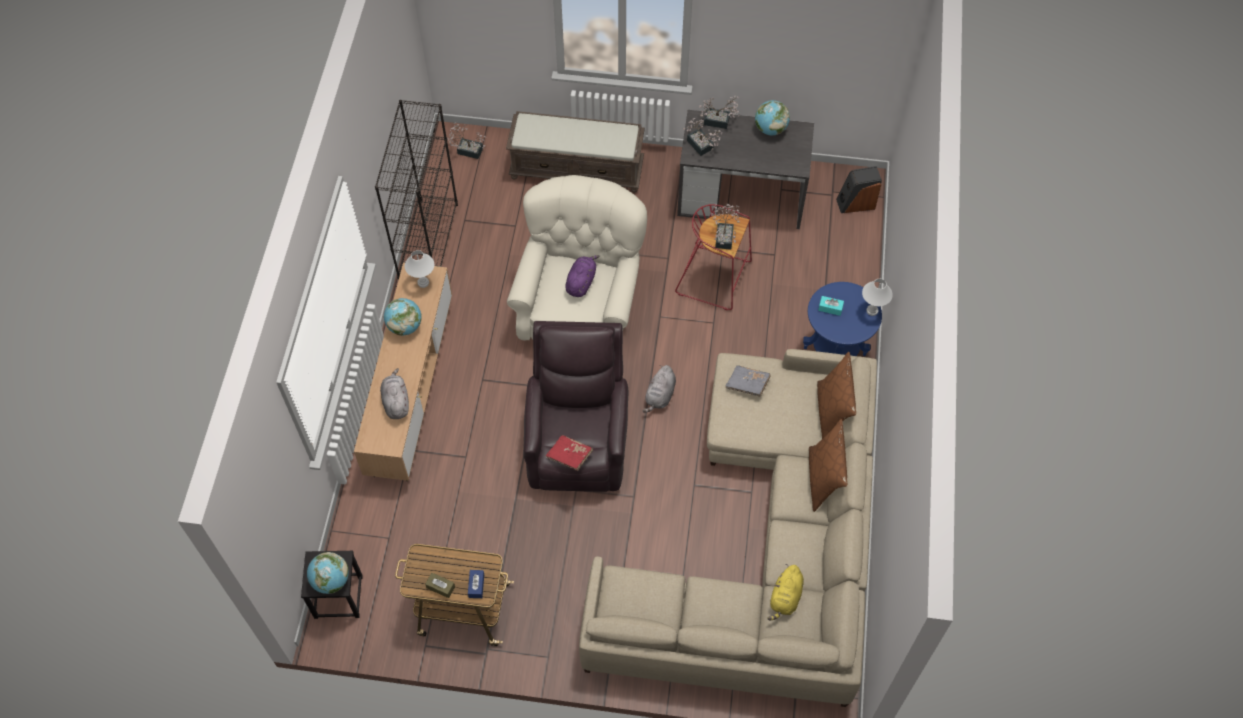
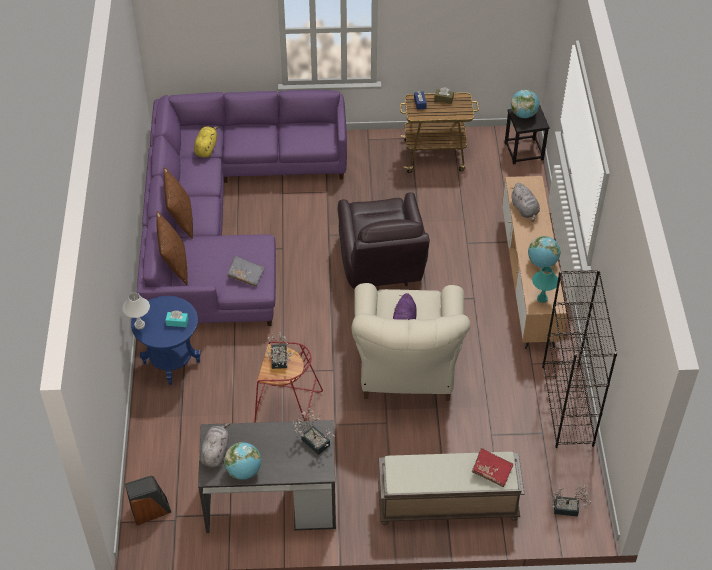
camera: 170 degrees right, 10 degrees down
white table lamp [405,250,434,288] -> turquoise table lamp [532,266,558,303]
red book [546,435,593,471] -> red book moved to [472,448,513,487]
beige sofa [579,349,877,707] -> purple sofa [137,90,347,326]
grey plush toy [642,365,676,413] -> grey plush toy moved to [200,423,230,468]
potted plant [699,96,740,129] -> none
_ _ _
### WHAT YOU SHOULD DO
Looking at the records above, which lines contain "moved"? Copy those lines.

### WRITTEN ANSWER
red book [546,435,593,471] -> red book moved to [472,448,513,487]
grey plush toy [642,365,676,413] -> grey plush toy moved to [200,423,230,468]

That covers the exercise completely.